Here is what my logback file looks like:

<appender name="CONSOLE" class="ch.qos.logback.core.ConsoleAppender">
    <encoder>
        <pattern>%d{HH:mm:ss.SSS} [%-5level] %logger{15} - %msg%n%rEx</pattern>
        <immediateFlush>false</immediateFlush>
    </encoder>
</appender>
<timestamp key="bySecond" datePattern="yyyyMMdd'T'HHmmss" />
<appender name="FILE" class="ch.qos.logback.core.FileAppender">
    <file>Perftest-${bySecond}.txt</file>
    <append>false</append>
    <encoder>
        <pattern>%d{HH:mm:ss.SSS} [%-5level] %logger{15} - %msg%n%rEx</pattern>
        <immediateFlush>false</immediateFlush>
    </encoder>
</appender>

Anyone?

  1. How much native memory do you have available on this machine?
  2. What’s the size of the file you’re trying to download?
  3. How many concurrent downloads do you have when the crash happens?

Hi Stephen,

Answers:

  1. 16GB
  2. Size of each of the larger files is around 200MB or above
  3. 9 concurrent downloads of larger files

I am using gradle wrapper https://github.com/lkishalmi/gradle-gatling-plugin version 3.0.0

I do not know how to configure settings so that files are not stored in memory during or at completion of download.

Kindly advise.

Thanks,
Hasan

So you need a lot of direct memory, at least 3GB. You can set -XX:MaxDirectMemorySize.
How to configure this on this third party gradle plugin is not a question for this mailing list. Try reaching out the authors on their bug tracker.
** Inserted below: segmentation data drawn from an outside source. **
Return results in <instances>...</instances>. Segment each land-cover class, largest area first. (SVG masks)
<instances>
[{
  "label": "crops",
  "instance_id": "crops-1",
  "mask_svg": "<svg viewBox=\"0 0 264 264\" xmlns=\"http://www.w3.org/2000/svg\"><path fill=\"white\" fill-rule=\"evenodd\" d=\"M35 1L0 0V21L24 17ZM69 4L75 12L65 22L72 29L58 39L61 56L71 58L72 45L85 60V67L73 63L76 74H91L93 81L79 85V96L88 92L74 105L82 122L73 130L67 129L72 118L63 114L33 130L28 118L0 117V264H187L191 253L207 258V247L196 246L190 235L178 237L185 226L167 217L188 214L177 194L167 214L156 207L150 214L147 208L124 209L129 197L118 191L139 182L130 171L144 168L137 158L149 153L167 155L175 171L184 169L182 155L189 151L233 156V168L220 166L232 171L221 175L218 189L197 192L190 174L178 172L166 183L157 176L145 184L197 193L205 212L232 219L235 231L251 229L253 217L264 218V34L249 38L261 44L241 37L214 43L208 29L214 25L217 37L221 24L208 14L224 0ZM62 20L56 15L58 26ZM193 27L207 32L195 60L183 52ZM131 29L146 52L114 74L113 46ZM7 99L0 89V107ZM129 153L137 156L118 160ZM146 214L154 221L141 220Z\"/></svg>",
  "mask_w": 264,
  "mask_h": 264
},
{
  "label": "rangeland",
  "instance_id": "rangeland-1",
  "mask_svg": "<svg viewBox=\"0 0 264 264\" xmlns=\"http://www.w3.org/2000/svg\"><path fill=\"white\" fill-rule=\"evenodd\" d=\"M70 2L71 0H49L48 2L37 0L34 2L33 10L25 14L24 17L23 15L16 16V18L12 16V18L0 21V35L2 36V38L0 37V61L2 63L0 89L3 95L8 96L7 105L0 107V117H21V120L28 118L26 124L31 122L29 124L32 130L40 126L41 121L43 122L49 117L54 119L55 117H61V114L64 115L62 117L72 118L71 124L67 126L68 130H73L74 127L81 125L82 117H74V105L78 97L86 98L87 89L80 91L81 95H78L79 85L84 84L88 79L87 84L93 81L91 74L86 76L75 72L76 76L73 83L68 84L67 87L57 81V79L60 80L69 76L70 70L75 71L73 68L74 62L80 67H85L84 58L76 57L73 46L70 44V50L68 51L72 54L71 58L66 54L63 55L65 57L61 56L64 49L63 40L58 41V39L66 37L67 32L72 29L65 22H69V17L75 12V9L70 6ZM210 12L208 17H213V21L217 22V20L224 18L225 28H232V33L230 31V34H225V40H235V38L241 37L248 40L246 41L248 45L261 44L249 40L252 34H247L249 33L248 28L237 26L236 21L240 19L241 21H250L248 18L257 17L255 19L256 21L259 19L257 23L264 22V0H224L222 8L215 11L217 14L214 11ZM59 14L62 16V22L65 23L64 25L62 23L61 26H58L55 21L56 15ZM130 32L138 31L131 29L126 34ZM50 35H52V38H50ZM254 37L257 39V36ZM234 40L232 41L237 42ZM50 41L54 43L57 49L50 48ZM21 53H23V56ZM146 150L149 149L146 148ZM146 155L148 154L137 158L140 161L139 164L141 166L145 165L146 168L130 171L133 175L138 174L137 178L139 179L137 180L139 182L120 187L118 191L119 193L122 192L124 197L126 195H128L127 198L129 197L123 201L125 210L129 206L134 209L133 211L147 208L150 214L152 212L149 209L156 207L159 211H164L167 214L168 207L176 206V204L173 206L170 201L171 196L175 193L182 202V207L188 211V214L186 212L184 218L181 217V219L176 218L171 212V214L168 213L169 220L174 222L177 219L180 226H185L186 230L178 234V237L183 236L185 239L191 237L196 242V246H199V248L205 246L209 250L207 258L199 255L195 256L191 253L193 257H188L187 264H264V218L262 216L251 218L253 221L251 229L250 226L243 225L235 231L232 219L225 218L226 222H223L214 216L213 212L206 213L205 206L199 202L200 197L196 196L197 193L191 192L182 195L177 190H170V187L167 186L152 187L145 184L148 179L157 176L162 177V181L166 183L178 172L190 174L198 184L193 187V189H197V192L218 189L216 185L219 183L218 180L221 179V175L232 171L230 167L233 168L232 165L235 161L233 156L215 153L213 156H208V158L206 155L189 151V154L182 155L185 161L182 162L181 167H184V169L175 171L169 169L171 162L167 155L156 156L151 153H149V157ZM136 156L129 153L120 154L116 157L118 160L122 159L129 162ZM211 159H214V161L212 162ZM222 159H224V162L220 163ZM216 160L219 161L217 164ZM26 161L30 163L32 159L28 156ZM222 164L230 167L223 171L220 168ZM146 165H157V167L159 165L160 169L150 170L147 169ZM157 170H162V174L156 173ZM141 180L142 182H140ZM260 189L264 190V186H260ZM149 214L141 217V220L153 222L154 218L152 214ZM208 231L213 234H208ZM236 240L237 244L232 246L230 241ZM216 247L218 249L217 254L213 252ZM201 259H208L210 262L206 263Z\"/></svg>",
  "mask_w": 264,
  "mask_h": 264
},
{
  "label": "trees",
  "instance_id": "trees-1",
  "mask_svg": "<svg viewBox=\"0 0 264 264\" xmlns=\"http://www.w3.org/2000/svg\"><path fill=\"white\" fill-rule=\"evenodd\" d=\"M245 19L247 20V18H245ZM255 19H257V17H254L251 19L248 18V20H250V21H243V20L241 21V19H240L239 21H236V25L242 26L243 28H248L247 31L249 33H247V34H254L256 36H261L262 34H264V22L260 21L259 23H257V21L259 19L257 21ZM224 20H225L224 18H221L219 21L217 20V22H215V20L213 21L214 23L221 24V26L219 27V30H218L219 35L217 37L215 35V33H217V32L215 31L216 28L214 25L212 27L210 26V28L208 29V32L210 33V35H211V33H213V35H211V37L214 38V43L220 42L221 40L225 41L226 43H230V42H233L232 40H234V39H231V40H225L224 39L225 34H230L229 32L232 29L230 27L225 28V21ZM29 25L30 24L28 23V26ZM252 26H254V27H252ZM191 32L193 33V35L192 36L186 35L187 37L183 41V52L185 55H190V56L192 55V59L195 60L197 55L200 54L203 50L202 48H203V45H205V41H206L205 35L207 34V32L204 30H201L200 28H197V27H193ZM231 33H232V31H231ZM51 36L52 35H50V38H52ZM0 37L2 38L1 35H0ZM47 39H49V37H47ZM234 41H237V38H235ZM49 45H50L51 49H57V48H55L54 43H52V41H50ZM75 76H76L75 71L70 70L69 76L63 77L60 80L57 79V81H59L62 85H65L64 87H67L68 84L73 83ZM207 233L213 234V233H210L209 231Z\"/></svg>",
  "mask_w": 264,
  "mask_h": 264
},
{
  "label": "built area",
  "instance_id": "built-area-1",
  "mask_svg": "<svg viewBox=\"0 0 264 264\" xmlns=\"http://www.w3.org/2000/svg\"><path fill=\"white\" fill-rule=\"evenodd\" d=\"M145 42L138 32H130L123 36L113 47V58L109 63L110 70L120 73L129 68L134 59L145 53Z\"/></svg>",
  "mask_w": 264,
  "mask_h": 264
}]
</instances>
Ok Stephen. So I assume there is not a way to make sure that the files are written to the disk through a stream as it arrives, instead of holding everything in memory?

Thanks,
Hasan

No.
Gatling only piles up the chunks in memory and assembles the full body when needed, typically when using a body check or enabling debug logging like you’re doing here.
You’re definitely killing Gatling’s performance.

Hi Stephen,

So I disabled debug logging, and removed the check on the header status code, but it did not make a difference. I did however manage to get gradle to assign more memory by putting this in build.gradle:

tasks.withType(JavaExec) {
    jvmArgs = ['-Xms512m', '-Xmx8g', '-XX:MaxDirectMemorySize=2g']
}

I kept monitoring the memory usage with the status check disabled and it still went up all the way to the limit.

I am being encouraged to look at your source code and figure out a way to stream directly to disc rather than hold the download in memory. Any pointers you can provide to that end would be most appreciated.

Thanks,
Hasan

The best to investigate this is to provide a sample application and a simulation against it that reproduce your problem.
Your wild guess that you can solve it by streaming onto the filesystem is wrong. This direct memory is used by Netty.